EXERCISE PASSAGE
--- --- ---

Stoically, a crouching figure shuffled along, shivering through the shadows of another familiar moment in solemn silence. Glittering through the thin, icy rays of a street lamp, soft snowflakes whirled against the black abyss of night. Almost beyond hearing, a church bell on high clamored brightly from the isolation of the Old Otterbein Church steeple. Now consumed by fear and loneliness, this rejected, shame-filled soul hopelessly continued on through the darkness as before, negotiating life, choosing to escape the struggles of life, simply oblivious to the joyful sound resonating hope in the distance through the foggy murk.

Buried within all of us is a desire to know the meaning of life. In the process of navigating through life’s maze, it is easy to lose our way. The pressure of being human and living life, including all the demands that are placed on us, keeps us from a truth which transcends time and space: “The meaning of life and submission to God are one in the same.” Sometimes, the meaning of a life like the one William Billings lived may not make sense for more than 200 years. Billings’ life reveals a signature theme about human history. Over and over again, we cannot get a perspective of isolated historical moments without a heavenly perspective.

Pondering his life, William Billings had never really understood how to cope with the messes and stresses that life had dealt him. Billings was hopelessly addicted to tobacco—constantly inhaling handfuls of snuff. He walked the streets of Baltimore while failure encircled him. As a weary child of God waiting on a way of escape or rescue, he had resolved to depend on biblical truths of provision and protection. Nevertheless, he and his family found themselves destitute, losing everything.

Williams Billings is considered by many to be the foremost representative of early American music. Billings, a tanner by trade, was born in Boston on Oct. 7, 1746. Largely a self-trained musician, biographers call him a gargoyle—blind in one eye with a short leg and a withered arm.

In his day, William Billings’ spirited patriotic song “Chester” rivaled “Yankee Doodle” in popularity, becoming an anthem of the American Revolution.

Let tyrants shake their iron rod
And Slav’ry clank her galling chains
We fear them not, we trust in God
New England’s God forever reigns.

Among his many contemporaries were Samuel Adams and Paul Revere. Paul Revere engraved the front piece of Billings’ first volume, The New England Psalm Singer. The New England Psalm Singer was the first published collection of original American music. This began a grass-roots choral movement that was an attempt to standardize choral singing in churches as well as other public performances in early America.

“The essential genius of America, and of William Billings, was recognizing that full independence of Europe would eventually be gained only after we’d formed our own cultural roots,” John H. Lienhard states in an article about Billings,

At 24, after publishing The New England Psalm Singer, Billings published five more volumes and several additional pieces of sheet music. Billings was a remarkable man with a strong personality, commanding lively performances with his tremendous bass voice. He developed a new way of setting hymns and anthems in church music called the “fugue style,” a type of singing built on the repetition and overlapping of two of more vocal lines. It became extremely popular primarily because of its liveliness, invigorating what were then rather doleful sounding and ritualistic hymns.  This resulted in choirs and singing schools forming all across the American colonies.

In addition, with such poetic freedom in his original church music styles, some even refer to Billings as the “Father of American Church Music.” He introduced the violoncello into New England, which foreshadowed the large-scale use of the church organ still to come.

--- --- ---

DATA FOR ANALYSIS
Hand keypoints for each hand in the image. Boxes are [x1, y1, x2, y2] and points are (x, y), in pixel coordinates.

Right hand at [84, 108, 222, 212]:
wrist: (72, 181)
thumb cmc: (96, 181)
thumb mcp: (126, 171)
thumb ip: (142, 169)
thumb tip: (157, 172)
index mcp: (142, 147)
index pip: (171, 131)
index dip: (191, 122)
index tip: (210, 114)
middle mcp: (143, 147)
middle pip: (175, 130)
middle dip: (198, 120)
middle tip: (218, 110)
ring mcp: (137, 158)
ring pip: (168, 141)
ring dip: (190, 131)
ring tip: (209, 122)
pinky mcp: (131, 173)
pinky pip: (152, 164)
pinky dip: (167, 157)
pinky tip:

--- --- ---

EXERCISE TASKS
A: List every person named in the passage about William Billings, including Billings himself.
B: Continue the passage about William Billings from its final sentence.

TASK-BY-TASK RESULTS
A: William Billings, Samuel Adams, Paul Revere, John H. Lienhard

B:
Mostly sung a cappella, Billings’ music was forceful and stirring, celebratory and jarring, sounding more like music of the 20th century than that of the 18th century. Billings’ work was very popular in its heyday, but his career was hampered by the primitive state of copyright law in America at the time. By the time the copyright laws had been strengthened, it was too late for Billings. The favorites among his tunes had already been widely reprinted in other people’s hymnals, permanently copyright-free.

As the public’s musical tastes changed after the American Revolution, Billings’ fortunes declined. His last tune-book, The Continental Harmony, was published as a project of his friends, in an effort to help support the revered but no longer popular composer. His temporary employment as a Boston street sweeper was probably a project of a similar nature. Finally, after years of tobacco abuse, he died at 53 years old on Sept. 26, 1800, leaving a widow and six children.

For a considerable time after his death, his music was almost completely neglected in the American musical mainstream. However, his compositions remained popular for a time in the rural areas of New England, whose citizens resisted the newer trends in sacred music. Moreover, through the circuit riders during the “Second Great Awakening,” a few of Billings’ songs were carried southward and westward through America, as a result of their appearance in shape note hymnals. Even into the 20th century, they ultimately resided in the rural South, as part of the Sacred Harp singing tradition.

William Billings plaque

In the latter part of the 20th century a Billings revival occurred, and a sumptuous complete scholarly edition of his works was compiled. Works by Billings are commonly sung by American choral groups today, particularly performers of early music. In addition, the recent spread of Sacred Harp music has acquainted many more people with Billings’ music.

Shape note and Sacred Harp singing were designed to facilitate congregational and community singing in the “better singing” movement for church singing even here in Middle Tennessee. Murfreesboro was a primary location for organized singing schools throughout the South well into the 1950s. Today, there seems to be a renaissance of this method in Southern traditions and in other locales as well.

Shape note and Sacred Harp singing played a significant role in the development of American “folk” musical traditions, which ultimately would influence popular singing and music in America. There may not be a direct link to the work of William Billings, but definitely his Shape note and Sacred Harp singing methods can be traced to America’s mainstream popular songs, even in the 20th and 21st century.